U.S. District Judge K. Michael Moore found no factual grounds for J.A.M.’s suit.
J.A.M. couldn’t show that Nova Southeastern intended to discriminate, had dismissed him solely because of a disability or had “disciplined a disabled person under suspect circumstances, let alone a history of discriminatory decisions,” Moore said.
To the contrary, the judge said, the university presented nondiscriminatory reasons for its actions, namely J.A.M.’s acknowledged breach of the student assistance agreement.
J.A.M.’s inability to meet the program’s requirements with or without a reasonable accommodation “renders him unqualified under the law,” Moore said. He also said the university doesn’t have to forgive the student’s past misconduct, even if that misconduct was tied to the underlying disorder.
“J.A.M. essentially asks the school to excuse his misconduct. Federal law, however, makes no such demand,” Moore said.
Wayne State University didn’t discriminate based on religion when it dropped an Orthodox Jewish student from a graduate program, a federal judge in Detroit has ruled.

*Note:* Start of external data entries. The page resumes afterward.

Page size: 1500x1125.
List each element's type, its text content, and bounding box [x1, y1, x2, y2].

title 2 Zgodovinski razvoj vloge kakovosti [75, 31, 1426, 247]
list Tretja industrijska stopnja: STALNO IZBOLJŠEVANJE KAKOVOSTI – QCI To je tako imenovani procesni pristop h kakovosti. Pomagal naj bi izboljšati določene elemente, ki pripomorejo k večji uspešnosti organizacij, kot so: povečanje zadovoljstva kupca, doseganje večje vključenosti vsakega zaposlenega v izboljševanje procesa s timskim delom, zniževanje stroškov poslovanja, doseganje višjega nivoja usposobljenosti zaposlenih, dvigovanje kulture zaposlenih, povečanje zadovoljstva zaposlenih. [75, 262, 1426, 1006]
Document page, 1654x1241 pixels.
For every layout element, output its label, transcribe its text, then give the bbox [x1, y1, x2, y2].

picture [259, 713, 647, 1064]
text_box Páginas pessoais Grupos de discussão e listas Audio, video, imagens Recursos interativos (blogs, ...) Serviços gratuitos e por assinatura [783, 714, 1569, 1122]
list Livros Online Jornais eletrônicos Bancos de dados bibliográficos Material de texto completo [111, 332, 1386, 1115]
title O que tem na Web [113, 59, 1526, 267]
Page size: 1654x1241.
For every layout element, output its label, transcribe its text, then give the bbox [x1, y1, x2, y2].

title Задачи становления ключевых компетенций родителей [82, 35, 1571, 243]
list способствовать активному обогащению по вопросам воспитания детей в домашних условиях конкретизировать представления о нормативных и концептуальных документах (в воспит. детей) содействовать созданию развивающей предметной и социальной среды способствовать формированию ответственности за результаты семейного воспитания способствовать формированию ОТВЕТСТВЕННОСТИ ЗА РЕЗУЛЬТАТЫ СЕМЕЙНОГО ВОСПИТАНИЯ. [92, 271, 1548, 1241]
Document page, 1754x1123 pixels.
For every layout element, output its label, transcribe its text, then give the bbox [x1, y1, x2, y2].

The university had fully accommodated Deborah Goldman’s requests for time off during religious holidays and for Sabbath observance, U.S. District Judge John O’Meara said.
And O’Meara held that the university could justifiably dismiss Goldman from its master’s program in occupational therapy based on her poor performance and unprofessional behavior at a mandatory field placement.
According to the decision, Wayne State granted all of Goldman’s requested absences for Jewish holidays and a family wedding and let her leave early on Fridays so she could be home before sunset. To compensate for the missed time, she was allowed to extend her fieldwork placement.
In fall 2012, Goldman received “negative feedback” from a supervisor at the nursing and rehabilitation facility where she was placed. The criticisms included her documentation of patient evaluations, improper evaluation techniques and “inability to engage patients.” A meeting with her supervisors “became heated,” the decision said. Goldman “became emotional” and her supervisor “felt that working with her to establish a remediation program would be impossible.”
The facility terminated her from the field placement, which automatically terminated her from the Wayne State program. When her internal appeals failed, she sued for civil rights violations, retaliation and related claims.
In dismissing the case, O’Meara said there was no disagreement that Goldman was able to practice her religion and to receive all the time off that she’d requested.
She also failed to assert that the university treated her differently from similarly situated students, he said.
In addition, O’Meara said there was no proof that Wayne State departed from its “academic norms” and that it had legitimate reasons to dismiss her, namely “shortcomings in performance and behavioral issues which she admitted to in her appeal letters.”